(WHAT YOU WILL DO):
Reproduce the text of the material line by line, keeping every character and each line break unchanged.

----- DATA FOR THE TASK

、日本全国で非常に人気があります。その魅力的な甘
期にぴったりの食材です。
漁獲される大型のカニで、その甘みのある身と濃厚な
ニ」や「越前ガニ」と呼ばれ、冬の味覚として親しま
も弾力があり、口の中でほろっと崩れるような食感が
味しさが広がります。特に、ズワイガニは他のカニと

----------

(WRITTEN SOLUTION):
、日本全国で非常に人気があります。その魅力的な甘
期にぴったりの食材です。
漁獲される大型のカニで、その甘みのある身と濃厚な
ニ」や「越前ガニ」と呼ばれ、冬の味覚として親しま
も弾力があり、口の中でほろっと崩れるような食感が
味しさが広がります。特に、ズワイガニは他のカニと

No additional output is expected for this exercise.